Recensione film: “La versione di Barney”

 

*attenzione spoiler*

Alla fine l’hanno fatto. Si prestava troppo bene ad un film e se ci pensiamo ha retto davvero tanto! Così a 10 anni dalla morte dell’autore, assistiamo alla trasposizione su celluloide di quello che viene considerato il capolavoro letterario di Mordecai Richler.
Libro letto tutto di un fiato, complice la presenza di un ombrellone, e ad oggi introvabile nelle librerie; talmente amato, condiviso e discusso che con un pochino di scetticismo ho affrontato la versione cinematografica.
Serata iniziata con l’imprevisto, il cinema prescelto pretendeva di vendermi un biglietto in una penosissima terza fila per farmi vedere una pellicola danneggiata (pure!), si è invece conclusa con un successo. Tutto vero quello che titolano i maggiori quotidiani del Paese: Paul Giamatti, il nostro Barney, è bravo nella sua sobrietà e Dustin Hoffmann, nel ruolo del padre, ha una recitazione tanto equilibrata quanto intelligente. Si, il profumo di Academy Award lo sento anch’io nonostante, a voler fare la precisina, ci siano non poche approssimazioni, prima fra tutte proprio la moderazione con cui viene affrontato un testo a tratti decisamente irriverente e mooolto impregnato di quell’umorismo che solo gli ebrei colti sembra abbiano nelle vene.

Credevo che la storia fosse nota ai più, invece dopo i commenti delle persone in sala, direi che uno spoiler sia necessario: è la vita soprattutto sentimentale di Barney Panofsky quella che vediamo per due abbondanti ore. I suoi trascorsi dagli anni ’60/’70 ad oggi, le scorribande in giro per l’Europa con gli amici più cari ritmate da troppo alcol e ricorrente abuso di droghe. Ma soprattutto i suoi tre matrimoni, con tre donne tanto diverse tra loro, differenti ma sempre forti e di carattere, decisamente fulmini a ciel sereno, e alla fine tutte perse.
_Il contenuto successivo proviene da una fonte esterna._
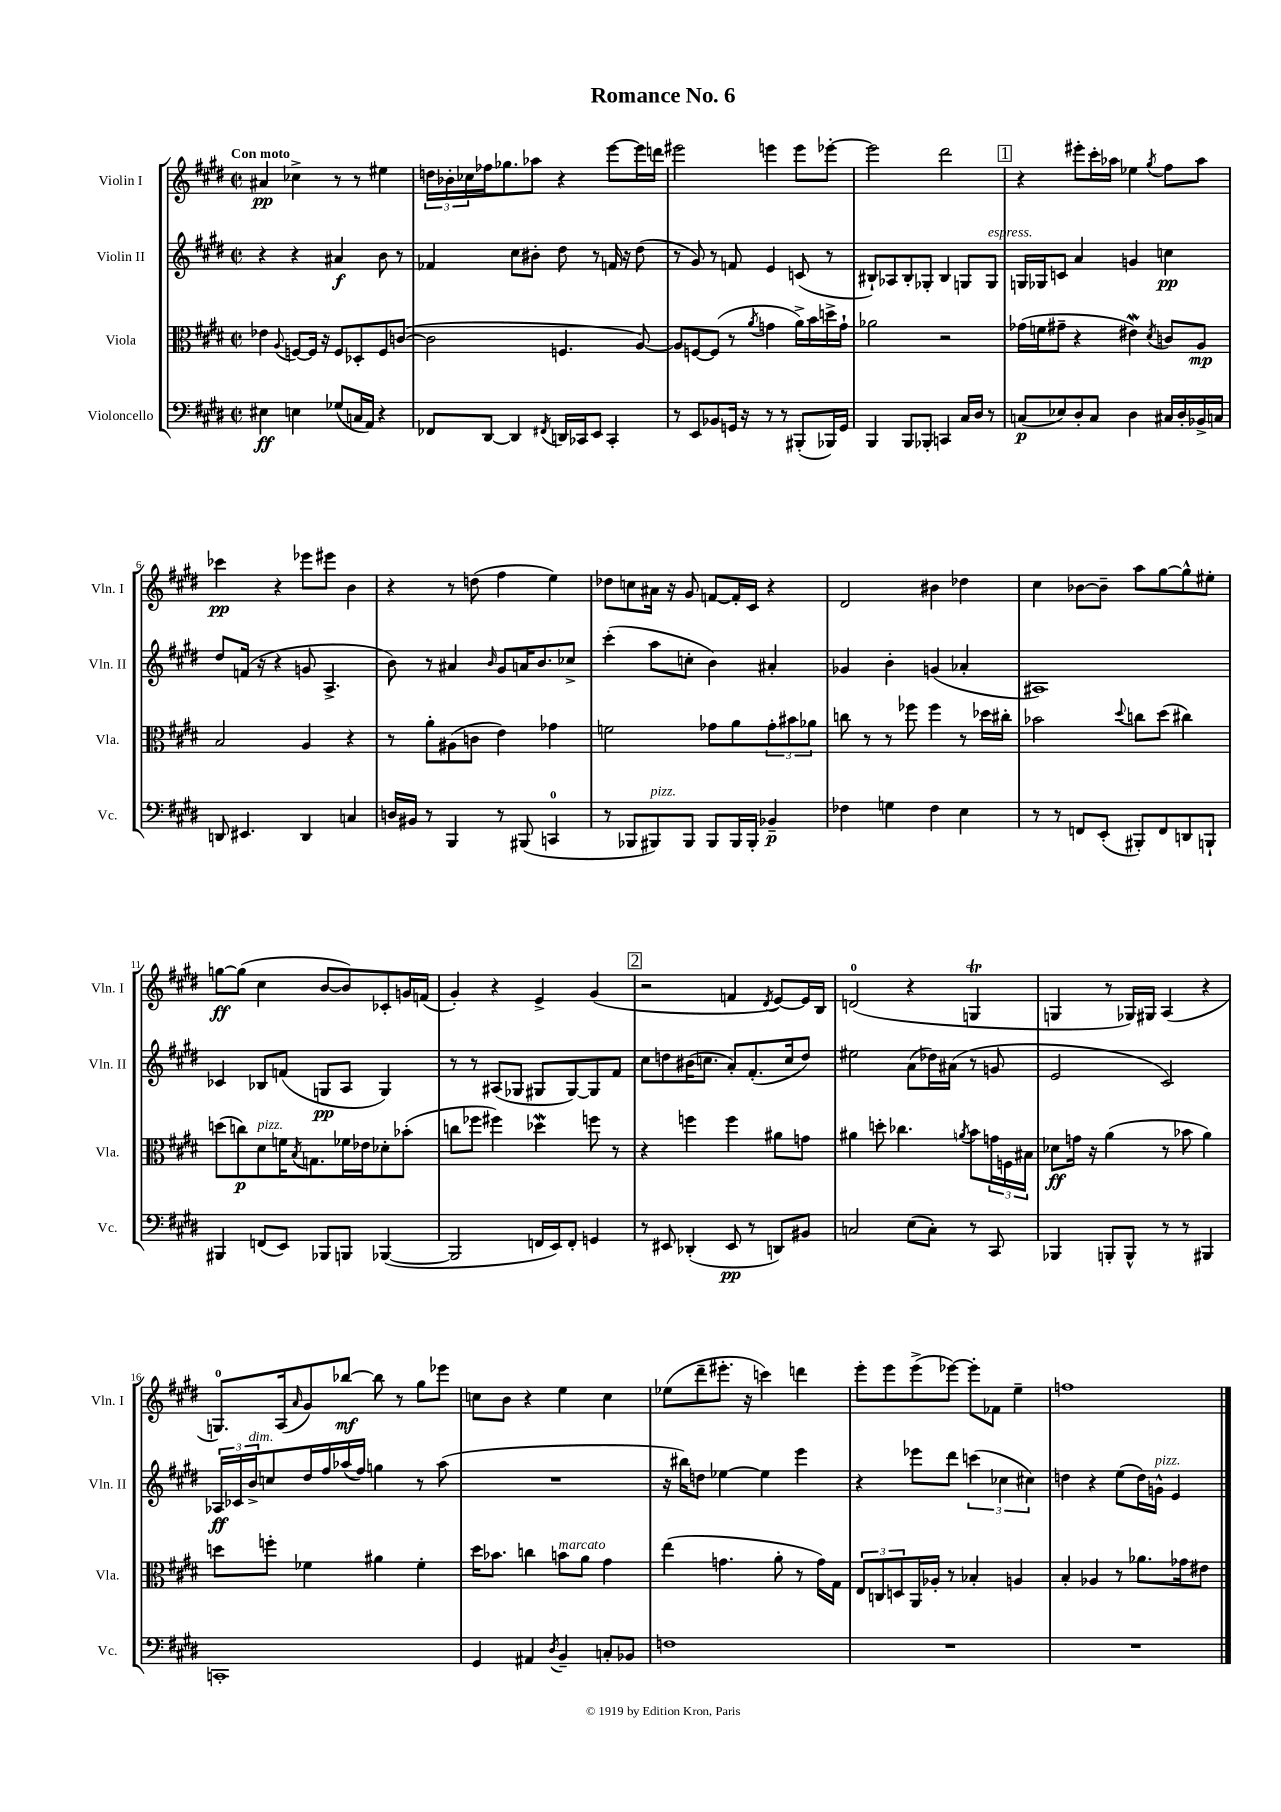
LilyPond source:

\header { title = "Romance No. 6" }
<<
\new StaffGroup <<
\new Staff = "s0" \with { instrumentName = "Violin I" shortInstrumentName = "Vln. I" } {
    \clef treble \key e \major \defaultTimeSignature \time 2/2 \tempo "Con moto"
    ais'4\pp ces''4-> r8 r8 eis''4 |
    \tuplet 3/2 { d''16 bes'16-. ces''16 } fes''16 ges''8. aes''8 r4 e'''8~ e'''16 d'''16 |
    eis'''2 e'''4 e'''8 ees'''8~-. |
    ees'''2 dis'''2 |
    \mark \markup { \box "1" } r4 eis'''8-. cis'''16-. aes''16 ees''4 \acciaccatura { gis''8 } fis''8 aes''8 |
    ces'''4\pp r4 ees'''8 eis'''8 b'4 |
    r4 r8 d''8( fis''4 e''4) |
    des''8 c''8 ais'16 r16 gis'8 f'8~ f'16-. cis'16 r4 |
    dis'2 bis'4 des''4 |
    cis''4 bes'8~ bes'8-- a''8 gis''8~ gis''8-^ eis''8-. |
    g''8~\ff g''8( cis''4 b'8~ b'8) ces'8-. g'16 f'16( |
    gis'4-.) r4 e'4-> gis'4( |
    \mark \markup { \box "2" } r2 f'4 \acciaccatura { dis'8 } e'8~) e'16 b16 |
    d'2-0( r4 g4\trill |
    g4 r8 ges16) gis16 a4( r4 |
    g8.-0) a16( \grace { a'16 } gis'8) bes''8~\mf bes''8 r8 gis''8 ees'''8 |
    c''8 b'8 r4 e''4 c''4 |
    ees''8( dis'''8-- eis'''8.-. r16 c'''4) d'''4 |
    e'''8-. e'''8 e'''8->( ees'''8~) ees'''8-. fes'8 e''4-- |
    f''1 \bar "|." |
}
\new Staff = "s1" \with { instrumentName = "Violin II" shortInstrumentName = "Vln. II" } {
    \clef treble \key e \major \defaultTimeSignature \time 2/2
    r4 r4 ais'4\f b'8 r8 |
    fes'4 cis''8 bis'8-. dis''8 r8 f'16 r16 dis''8( |
    r8 gis'8) r8 f'8 e'4 c'8( r8 |
    bis8-!) aes8 bis8-. ges8-. bis4 g8 g8^\markup { \italic "espress." } |
    \mark \markup { \box "1" } g16 ges16 c'8 a'4 g'4 c''4\pp |
    dis''8 f'16( r16 r4 g'8 a4.-> |
    b'8) r8 ais'4 \grace { b'16 } gis'8 a'16 b'8. ces''8-> |
    cis'''4-.( a''8 c''8-. b'4) ais'4-. |
    ges'4 b'4-. g'4( aes'4-. |
    ais1) |
    ces'4 bes8 f'8( g8\pp a8 g4) |
    r8 r8 ais8( ges8 gis8 gis8~) gis8 fis'8 |
    \mark \markup { \box "2" } cis''8 d''8 bis'16( c''8. a'8-.) fis'8.-.( c''16 d''8) |
    eis''2 a'8( des''16) ais'16( r8 g'8 |
    e'2 cis'2) |
    \tuplet 3/2 { aes16\ff ces'16 b'16->^\markup { \italic "dim." } } c''8 dis''16 fis''16 aes''16( fis''16) g''4 r8 aes''8( |
    R1 |
    r16 bis''16) d''8 ees''4~ ees''4 e'''4 |
    r4 ees'''8 dis'''8 \tuplet 3/2 { c'''4( ces''4 cis''4) } |
    d''4 r4 e''8( d''16) g'16-^^\markup { \italic "pizz." } e'4 \bar "|." |
}
\new Staff = "s2" \with { instrumentName = "Viola" shortInstrumentName = "Vla." } {
    \clef alto \key e \major \defaultTimeSignature \time 2/2
    ees'4 \appoggiatura { a8 } f8~ f16 r16 f8 des8-. f8 c'8~( |
    c'2 f4. a8~) |
    a8 f8~ f8( r8 \acciaccatura { a'8 } g'4 a'16->) b'16 d''16-> g'16-! |
    aes'2 r2 |
    \mark \markup { \box "1" } ges'16( f'16 gis'8-- r4 eis'4\mordent) \acciaccatura { dis'8 } c'8 a8\mp |
    b2 a4 r4 |
    r8 a'8-. ais8( c'8 e'4) ges'4 |
    f'2 ges'8 a'8 \tuplet 3/2 { ges'8-. bis'8 aes'8 } |
    c''8 r8 r8 fes''8 fes''4 r8 des''16 cis''16-. |
    bes'2 \appoggiatura { dis''8 } c''8 dis''8( cis''4) |
    d''8( c''8\p) dis'8^\markup { \italic "pizz." } f'16 \acciaccatura { b8 } g8. fes'16 ees'16 des'8-. bes'8-.( |
    c''8 fes''8 fis''4) des''4\mordent f''8 r8 |
    \mark \markup { \box "2" } r4 f''4 f''4 ais'8 g'8 |
    ais'4 d''8-. ces''4. \acciaccatura { a'8 } b'8 \tuplet 3/2 { g'16 f16 bis16 } |
    des'8\ff g'16 r16 a'4( r8 bes'8 a'4) |
    d''8 f''8-. fes'4 ais'4 fes'4-. |
    dis''16 bes'8. c''4 b'8^\markup { \italic "marcato" } a'8 gis'4 |
    e''4( g'4. a'8-. r8 g'16) gis16 |
    \tuplet 3/2 { e8 c8 d8 } a,16 aes16-. r8 bes4-. a4 |
    b4-. aes4 r8 aes'8. ges'16 eis'8 \bar "|." |
}
\new Staff = "s3" \with { instrumentName = "Violoncello" shortInstrumentName = "Vc." } {
    \clef bass \key e \major \defaultTimeSignature \time 2/2
    eis4\ff e4 ges8( c16 a,16) r4 |
    fes,8 dis,8~ dis,4 \acciaccatura { fis,8 } d,16 ces,16 e,8 ces,4-. |
    r8 e,8 bes,8 g,16 r16 r8 r8 bis,,8-.( bes,,16) g,16 |
    b,,4 b,,8 bes,,8-. c,4 cis16 dis16 r8 |
    \mark \markup { \box "1" } c8\p( ees8) dis8-. c8 dis4 cis16 dis16-. bes,16-> c16 |
    d,8 eis,4. d,4 c4 |
    d16 bis,16 r8 b,,4 r8 bis,,8( c,4-0 |
    r8 bes,,8 bis,,8^\markup { \italic "pizz." }) bis,,8 bis,,8 bis,,16 bis,,16-. bes,4--\p |
    fes4 g4 fes4 e4 |
    r8 r8 f,8 e,8-.( bis,,8-.) f,8 d,8 b,,8-! |
    bis,,4 f,8( e,8) bes,,8 b,,8 bes,,4~( |
    bes,,2 f,16 e,16) f,8-. g,4 |
    \mark \markup { \box "2" } r8 eis,8 des,4-.( eis,8\pp r8 d,8) bis,8 |
    c2 e8( c8-.) r8 cis,8 |
    bes,,4 b,,8-. b,,8-^ r8 r8 bis,,4 |
    c,1-. |
    gis,4 ais,4 \acciaccatura { dis8 } b,4-- c8-. bes,8 |
    f1 |
    R1 |
    R1 \bar "|." |
}
>>
>>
Come ogni storia che si rispetti, solo una gli cambierà la vita e il film focalizza proprio su quest’ultima.

Eh si, due sono le differenze fondamentali rispetto al testo: lo sviluppo preponderante di solo una parte del libro e l’assenza della malattia sino a quando necessario. Se quest’ultima scelta è condivisibile, in quanto una storia così sarcastica e a tratti noir sarebbe potuta scivolare in un pietistico drammone strappa lacrime, troppo vicino alle soap opera e poco al mio gusto; molta più perplessità ha invece suscitato la scelta di liquidare in si e no 10 minuti la “prima signora Panofsky”, ma poi.. tra una risata e l’altra, un ricordo di una estate che si fa sempre più lontana, e la sovrapposizione dei nuovi volti a quelli immaginari che avevamo attribuito ai personaggi, serenamente, senza scivoloni e colpi di testa, ci accorgiamo di essere giunti alle battute finali. E ci rendiamo così conto che anche la regia ne esce a testa alta: non ha abusato e/o stuprato il testo ed ha optato per un tocco delicato, un vero inno alla moderazione, che ci porta a tifare per tutti. Vogliamo un premio!

Consigliato a chiunque voglia trascorrere una serata fatta di buona recitazione e di risate intelligenti. Posto che il ricordo dei molteplici cinepanettoni è ancora vivido nella nostra memoria, direi che questo film sia vero  o s s i g e n o 

View Comments (1)

  • # 1
    Sempre un ottimo motivo per venire a leggere questo sito. Bellisssimo scritto.
    Di Anonimo (inviato il 23/01/2011 @ 01:39:02)

    # 2
    Aggiungo i miei two cents: temevo moltissimo una pellicola tratta da un libro che ho amato molto. Piacevolissima scoperta! La tentazione di trasformare Barney in una caricatura macchiettistica di se stesso è stata, grazie al cielo, disattesa. Ottimo!